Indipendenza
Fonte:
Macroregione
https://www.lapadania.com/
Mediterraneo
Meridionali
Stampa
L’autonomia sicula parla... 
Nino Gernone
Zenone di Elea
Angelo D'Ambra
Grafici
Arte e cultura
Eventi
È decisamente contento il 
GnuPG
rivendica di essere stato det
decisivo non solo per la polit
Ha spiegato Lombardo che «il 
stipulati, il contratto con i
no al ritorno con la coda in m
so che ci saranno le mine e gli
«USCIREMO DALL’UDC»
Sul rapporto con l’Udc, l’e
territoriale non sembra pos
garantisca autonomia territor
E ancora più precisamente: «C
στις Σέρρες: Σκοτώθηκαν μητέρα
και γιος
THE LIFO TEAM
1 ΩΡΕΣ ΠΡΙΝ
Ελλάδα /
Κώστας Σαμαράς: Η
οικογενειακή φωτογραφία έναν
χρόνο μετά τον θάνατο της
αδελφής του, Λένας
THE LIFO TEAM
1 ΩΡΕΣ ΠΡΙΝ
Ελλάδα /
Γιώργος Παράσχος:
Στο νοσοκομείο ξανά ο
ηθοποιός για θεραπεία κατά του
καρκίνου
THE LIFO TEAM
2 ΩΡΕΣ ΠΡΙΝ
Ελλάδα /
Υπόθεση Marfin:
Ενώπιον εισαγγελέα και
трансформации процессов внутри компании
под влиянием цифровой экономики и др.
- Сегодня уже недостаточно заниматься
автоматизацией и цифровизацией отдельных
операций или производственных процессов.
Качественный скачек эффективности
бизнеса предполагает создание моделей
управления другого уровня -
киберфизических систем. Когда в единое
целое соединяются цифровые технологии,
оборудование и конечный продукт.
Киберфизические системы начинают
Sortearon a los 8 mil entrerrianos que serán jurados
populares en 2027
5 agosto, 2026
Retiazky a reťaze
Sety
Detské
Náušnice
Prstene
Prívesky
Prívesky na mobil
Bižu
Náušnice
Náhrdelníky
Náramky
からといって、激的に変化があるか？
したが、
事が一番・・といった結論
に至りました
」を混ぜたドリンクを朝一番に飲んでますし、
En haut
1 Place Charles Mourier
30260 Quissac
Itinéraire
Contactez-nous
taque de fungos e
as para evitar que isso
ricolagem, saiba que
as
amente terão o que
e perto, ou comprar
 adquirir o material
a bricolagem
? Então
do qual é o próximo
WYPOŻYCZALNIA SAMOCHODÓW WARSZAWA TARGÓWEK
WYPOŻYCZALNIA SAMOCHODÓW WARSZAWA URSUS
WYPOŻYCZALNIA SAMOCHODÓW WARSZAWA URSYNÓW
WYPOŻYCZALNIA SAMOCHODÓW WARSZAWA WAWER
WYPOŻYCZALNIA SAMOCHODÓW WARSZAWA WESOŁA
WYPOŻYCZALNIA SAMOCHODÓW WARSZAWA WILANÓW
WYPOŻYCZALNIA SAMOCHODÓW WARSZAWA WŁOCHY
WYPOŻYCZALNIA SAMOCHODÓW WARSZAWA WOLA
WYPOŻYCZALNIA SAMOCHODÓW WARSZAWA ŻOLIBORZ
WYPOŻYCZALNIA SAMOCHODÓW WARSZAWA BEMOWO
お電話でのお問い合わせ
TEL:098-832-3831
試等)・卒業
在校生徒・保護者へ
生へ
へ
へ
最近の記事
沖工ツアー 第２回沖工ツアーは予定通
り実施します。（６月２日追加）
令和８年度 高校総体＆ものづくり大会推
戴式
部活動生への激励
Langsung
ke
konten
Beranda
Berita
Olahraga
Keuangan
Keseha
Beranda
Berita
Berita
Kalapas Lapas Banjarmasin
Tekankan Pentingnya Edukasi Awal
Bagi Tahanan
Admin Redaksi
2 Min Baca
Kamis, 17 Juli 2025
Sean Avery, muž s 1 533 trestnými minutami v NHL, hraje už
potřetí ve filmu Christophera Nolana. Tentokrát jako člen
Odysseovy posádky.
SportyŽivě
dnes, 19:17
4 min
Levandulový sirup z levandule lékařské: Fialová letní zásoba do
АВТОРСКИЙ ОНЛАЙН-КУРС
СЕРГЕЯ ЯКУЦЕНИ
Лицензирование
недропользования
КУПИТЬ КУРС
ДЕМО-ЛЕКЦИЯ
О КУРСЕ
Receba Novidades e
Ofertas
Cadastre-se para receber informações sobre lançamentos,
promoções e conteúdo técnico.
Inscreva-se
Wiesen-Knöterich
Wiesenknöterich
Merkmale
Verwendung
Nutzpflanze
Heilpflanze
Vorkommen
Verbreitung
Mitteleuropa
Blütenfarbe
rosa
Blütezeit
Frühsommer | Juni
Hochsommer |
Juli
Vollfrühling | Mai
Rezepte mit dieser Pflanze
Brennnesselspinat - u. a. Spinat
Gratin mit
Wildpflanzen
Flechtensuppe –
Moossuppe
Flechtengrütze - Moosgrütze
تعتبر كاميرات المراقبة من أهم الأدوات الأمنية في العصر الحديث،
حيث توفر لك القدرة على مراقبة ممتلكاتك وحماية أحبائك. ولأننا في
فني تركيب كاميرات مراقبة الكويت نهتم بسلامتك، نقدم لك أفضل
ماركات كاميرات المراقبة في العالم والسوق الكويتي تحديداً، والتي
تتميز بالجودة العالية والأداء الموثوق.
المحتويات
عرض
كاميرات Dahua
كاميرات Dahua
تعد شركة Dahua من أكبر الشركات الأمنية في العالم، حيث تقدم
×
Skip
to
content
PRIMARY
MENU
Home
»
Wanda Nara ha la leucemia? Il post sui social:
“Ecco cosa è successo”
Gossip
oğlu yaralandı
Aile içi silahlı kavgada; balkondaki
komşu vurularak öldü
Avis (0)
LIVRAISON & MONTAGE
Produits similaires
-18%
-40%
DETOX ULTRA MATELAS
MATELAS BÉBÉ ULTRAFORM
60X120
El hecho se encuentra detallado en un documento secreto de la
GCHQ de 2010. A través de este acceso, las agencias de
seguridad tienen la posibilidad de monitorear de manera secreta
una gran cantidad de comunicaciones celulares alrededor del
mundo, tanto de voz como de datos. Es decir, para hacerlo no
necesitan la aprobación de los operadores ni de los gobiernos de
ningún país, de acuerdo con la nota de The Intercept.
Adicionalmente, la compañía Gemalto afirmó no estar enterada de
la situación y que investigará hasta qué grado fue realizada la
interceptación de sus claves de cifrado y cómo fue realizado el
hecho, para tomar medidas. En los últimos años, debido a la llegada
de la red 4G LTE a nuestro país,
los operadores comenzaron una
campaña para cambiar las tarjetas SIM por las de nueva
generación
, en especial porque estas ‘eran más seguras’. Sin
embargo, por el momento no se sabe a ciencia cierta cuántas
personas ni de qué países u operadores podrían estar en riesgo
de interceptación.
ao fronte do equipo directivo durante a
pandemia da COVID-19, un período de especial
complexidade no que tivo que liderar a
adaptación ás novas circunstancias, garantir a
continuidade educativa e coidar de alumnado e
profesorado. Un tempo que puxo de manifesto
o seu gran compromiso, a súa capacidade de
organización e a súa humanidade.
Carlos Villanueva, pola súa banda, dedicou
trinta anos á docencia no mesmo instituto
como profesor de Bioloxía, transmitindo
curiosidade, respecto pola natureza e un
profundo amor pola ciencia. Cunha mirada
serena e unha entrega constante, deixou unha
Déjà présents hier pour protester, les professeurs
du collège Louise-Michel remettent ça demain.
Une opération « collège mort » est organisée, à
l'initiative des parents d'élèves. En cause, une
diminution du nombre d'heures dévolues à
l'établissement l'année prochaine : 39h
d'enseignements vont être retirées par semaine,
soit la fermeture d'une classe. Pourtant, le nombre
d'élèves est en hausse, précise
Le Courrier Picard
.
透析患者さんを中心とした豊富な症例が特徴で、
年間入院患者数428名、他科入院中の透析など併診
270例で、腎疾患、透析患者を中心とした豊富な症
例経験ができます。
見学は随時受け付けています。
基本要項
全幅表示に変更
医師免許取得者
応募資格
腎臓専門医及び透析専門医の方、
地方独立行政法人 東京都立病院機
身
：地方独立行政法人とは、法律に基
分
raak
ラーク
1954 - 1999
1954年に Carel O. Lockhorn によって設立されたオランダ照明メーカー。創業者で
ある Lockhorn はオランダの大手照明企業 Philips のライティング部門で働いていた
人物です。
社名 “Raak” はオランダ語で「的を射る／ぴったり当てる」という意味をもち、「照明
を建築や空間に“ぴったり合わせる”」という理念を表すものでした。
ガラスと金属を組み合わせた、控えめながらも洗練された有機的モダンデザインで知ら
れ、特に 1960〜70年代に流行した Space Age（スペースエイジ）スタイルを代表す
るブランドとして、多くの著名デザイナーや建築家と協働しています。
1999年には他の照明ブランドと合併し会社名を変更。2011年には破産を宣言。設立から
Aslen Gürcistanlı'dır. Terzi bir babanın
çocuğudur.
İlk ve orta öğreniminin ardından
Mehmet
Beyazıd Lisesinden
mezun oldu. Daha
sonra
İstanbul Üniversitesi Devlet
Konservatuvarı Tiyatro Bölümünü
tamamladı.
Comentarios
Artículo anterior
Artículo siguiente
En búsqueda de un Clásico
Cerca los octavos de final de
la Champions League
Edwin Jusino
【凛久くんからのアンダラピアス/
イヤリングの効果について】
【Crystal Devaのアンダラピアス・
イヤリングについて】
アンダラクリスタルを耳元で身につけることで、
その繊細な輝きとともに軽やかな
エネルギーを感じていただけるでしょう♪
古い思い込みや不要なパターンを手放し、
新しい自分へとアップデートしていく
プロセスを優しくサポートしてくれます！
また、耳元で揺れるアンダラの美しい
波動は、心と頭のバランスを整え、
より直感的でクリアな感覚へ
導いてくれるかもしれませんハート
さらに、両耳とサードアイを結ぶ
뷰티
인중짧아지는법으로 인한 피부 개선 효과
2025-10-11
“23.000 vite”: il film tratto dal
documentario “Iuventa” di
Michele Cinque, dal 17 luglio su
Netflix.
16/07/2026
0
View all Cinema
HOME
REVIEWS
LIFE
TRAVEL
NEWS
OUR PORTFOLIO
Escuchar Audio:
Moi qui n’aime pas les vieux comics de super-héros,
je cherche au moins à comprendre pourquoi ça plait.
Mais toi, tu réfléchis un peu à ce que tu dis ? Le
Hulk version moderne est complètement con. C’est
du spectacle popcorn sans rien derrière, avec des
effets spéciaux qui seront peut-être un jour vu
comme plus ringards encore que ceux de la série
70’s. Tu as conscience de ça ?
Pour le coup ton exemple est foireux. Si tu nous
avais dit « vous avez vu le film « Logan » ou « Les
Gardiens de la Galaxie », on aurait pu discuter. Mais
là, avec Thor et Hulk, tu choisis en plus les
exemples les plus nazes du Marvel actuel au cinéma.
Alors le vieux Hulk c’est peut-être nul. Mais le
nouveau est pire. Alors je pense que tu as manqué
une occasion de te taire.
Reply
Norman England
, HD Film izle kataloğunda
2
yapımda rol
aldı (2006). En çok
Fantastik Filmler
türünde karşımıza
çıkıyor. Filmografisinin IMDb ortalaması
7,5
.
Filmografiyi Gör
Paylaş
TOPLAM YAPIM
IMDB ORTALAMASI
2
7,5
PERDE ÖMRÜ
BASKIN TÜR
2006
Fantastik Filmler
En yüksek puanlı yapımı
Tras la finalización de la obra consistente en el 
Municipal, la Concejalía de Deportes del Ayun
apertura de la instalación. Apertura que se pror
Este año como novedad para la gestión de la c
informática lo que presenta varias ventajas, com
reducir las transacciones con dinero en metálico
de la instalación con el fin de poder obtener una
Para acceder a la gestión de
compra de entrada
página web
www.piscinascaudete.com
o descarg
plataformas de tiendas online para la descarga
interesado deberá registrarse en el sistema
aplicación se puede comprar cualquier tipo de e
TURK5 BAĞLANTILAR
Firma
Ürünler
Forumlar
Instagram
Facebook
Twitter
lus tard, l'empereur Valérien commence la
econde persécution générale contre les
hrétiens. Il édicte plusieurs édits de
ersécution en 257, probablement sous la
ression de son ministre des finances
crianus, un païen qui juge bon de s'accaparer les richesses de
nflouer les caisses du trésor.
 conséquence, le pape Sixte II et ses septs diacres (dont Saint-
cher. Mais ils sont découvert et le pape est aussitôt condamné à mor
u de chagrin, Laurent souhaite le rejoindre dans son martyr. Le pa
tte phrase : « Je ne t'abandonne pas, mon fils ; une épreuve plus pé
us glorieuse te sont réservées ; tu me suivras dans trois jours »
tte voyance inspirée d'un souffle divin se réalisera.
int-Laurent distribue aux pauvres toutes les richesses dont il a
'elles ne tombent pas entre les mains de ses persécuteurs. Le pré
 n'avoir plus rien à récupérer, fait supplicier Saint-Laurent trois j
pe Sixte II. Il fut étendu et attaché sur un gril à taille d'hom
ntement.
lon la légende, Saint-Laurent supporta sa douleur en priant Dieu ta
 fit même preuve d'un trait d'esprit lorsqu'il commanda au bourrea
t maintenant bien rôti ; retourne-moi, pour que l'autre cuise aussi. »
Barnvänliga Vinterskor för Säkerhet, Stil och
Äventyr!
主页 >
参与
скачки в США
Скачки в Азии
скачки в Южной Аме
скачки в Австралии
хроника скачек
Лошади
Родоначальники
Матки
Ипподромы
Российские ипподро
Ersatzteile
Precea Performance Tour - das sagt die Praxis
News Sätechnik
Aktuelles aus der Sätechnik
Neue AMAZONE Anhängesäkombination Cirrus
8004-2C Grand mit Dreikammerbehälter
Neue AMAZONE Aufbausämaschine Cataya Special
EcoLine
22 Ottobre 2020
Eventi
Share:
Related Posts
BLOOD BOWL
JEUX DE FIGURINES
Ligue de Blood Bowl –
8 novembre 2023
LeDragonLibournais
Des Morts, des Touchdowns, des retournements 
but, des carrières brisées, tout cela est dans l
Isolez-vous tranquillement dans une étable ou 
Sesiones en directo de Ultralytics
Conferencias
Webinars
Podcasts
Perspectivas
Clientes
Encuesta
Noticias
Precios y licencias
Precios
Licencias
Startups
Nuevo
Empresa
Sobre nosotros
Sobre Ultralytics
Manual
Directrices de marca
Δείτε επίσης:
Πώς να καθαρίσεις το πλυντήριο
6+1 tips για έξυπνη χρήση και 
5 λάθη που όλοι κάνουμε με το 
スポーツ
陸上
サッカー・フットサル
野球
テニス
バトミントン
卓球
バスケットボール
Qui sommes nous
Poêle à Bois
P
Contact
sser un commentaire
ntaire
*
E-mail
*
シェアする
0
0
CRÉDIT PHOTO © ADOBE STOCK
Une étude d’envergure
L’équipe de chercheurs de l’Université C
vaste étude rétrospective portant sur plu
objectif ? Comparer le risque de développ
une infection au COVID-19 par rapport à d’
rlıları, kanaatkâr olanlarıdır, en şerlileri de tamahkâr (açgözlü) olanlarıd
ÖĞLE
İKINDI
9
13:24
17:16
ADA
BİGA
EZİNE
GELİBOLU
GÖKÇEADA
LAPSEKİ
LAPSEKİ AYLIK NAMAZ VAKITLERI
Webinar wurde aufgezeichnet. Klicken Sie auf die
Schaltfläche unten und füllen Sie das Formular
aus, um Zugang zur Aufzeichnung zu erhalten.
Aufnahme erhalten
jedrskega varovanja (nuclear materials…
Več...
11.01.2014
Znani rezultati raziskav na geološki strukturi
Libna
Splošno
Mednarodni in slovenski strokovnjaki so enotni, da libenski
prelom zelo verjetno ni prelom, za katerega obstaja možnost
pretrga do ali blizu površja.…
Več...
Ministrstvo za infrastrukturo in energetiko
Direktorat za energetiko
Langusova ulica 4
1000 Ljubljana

---

REQUIRED WORK: Go back to the start of the listing above. Reproduce each line exactly, ending with the line that contains "沖工ツアー 第２回沖工ツアーは予定通".

RESULT FOR THIS EXERCISE:
Indipendenza
Fonte:
Macroregione
https://www.lapadania.com/
Mediterraneo
Meridionali
Stampa
L’autonomia sicula parla... 
Nino Gernone
Zenone di Elea
Angelo D'Ambra
Grafici
Arte e cultura
Eventi
È decisamente contento il 
GnuPG
rivendica di essere stato det
decisivo non solo per la polit
Ha spiegato Lombardo che «il 
stipulati, il contratto con i
no al ritorno con la coda in m
so che ci saranno le mine e gli
«USCIREMO DALL’UDC»
Sul rapporto con l’Udc, l’e
territoriale non sembra pos
garantisca autonomia territor
E ancora più precisamente: «C
στις Σέρρες: Σκοτώθηκαν μητέρα
και γιος
THE LIFO TEAM
1 ΩΡΕΣ ΠΡΙΝ
Ελλάδα /
Κώστας Σαμαράς: Η
οικογενειακή φωτογραφία έναν
χρόνο μετά τον θάνατο της
αδελφής του, Λένας
THE LIFO TEAM
1 ΩΡΕΣ ΠΡΙΝ
Ελλάδα /
Γιώργος Παράσχος:
Στο νοσοκομείο ξανά ο
ηθοποιός για θεραπεία κατά του
καρκίνου
THE LIFO TEAM
2 ΩΡΕΣ ΠΡΙΝ
Ελλάδα /
Υπόθεση Marfin:
Ενώπιον εισαγγελέα και
трансформации процессов внутри компании
под влиянием цифровой экономики и др.
- Сегодня уже недостаточно заниматься
автоматизацией и цифровизацией отдельных
операций или производственных процессов.
Качественный скачек эффективности
бизнеса предполагает создание моделей
управления другого уровня -
киберфизических систем. Когда в единое
целое соединяются цифровые технологии,
оборудование и конечный продукт.
Киберфизические системы начинают
Sortearon a los 8 mil entrerrianos que serán jurados
populares en 2027
5 agosto, 2026
Retiazky a reťaze
Sety
Detské
Náušnice
Prstene
Prívesky
Prívesky na mobil
Bižu
Náušnice
Náhrdelníky
Náramky
からといって、激的に変化があるか？
したが、
事が一番・・といった結論
に至りました
」を混ぜたドリンクを朝一番に飲んでますし、
En haut
1 Place Charles Mourier
30260 Quissac
Itinéraire
Contactez-nous
taque de fungos e
as para evitar que isso
ricolagem, saiba que
as
amente terão o que
e perto, ou comprar
 adquirir o material
a bricolagem
? Então
do qual é o próximo
WYPOŻYCZALNIA SAMOCHODÓW WARSZAWA TARGÓWEK
WYPOŻYCZALNIA SAMOCHODÓW WARSZAWA URSUS
WYPOŻYCZALNIA SAMOCHODÓW WARSZAWA URSYNÓW
WYPOŻYCZALNIA SAMOCHODÓW WARSZAWA WAWER
WYPOŻYCZALNIA SAMOCHODÓW WARSZAWA WESOŁA
WYPOŻYCZALNIA SAMOCHODÓW WARSZAWA WILANÓW
WYPOŻYCZALNIA SAMOCHODÓW WARSZAWA WŁOCHY
WYPOŻYCZALNIA SAMOCHODÓW WARSZAWA WOLA
WYPOŻYCZALNIA SAMOCHODÓW WARSZAWA ŻOLIBORZ
WYPOŻYCZALNIA SAMOCHODÓW WARSZAWA BEMOWO
お電話でのお問い合わせ
TEL:098-832-3831
試等)・卒業
在校生徒・保護者へ
生へ
へ
へ
最近の記事
沖工ツアー 第２回沖工ツアーは予定通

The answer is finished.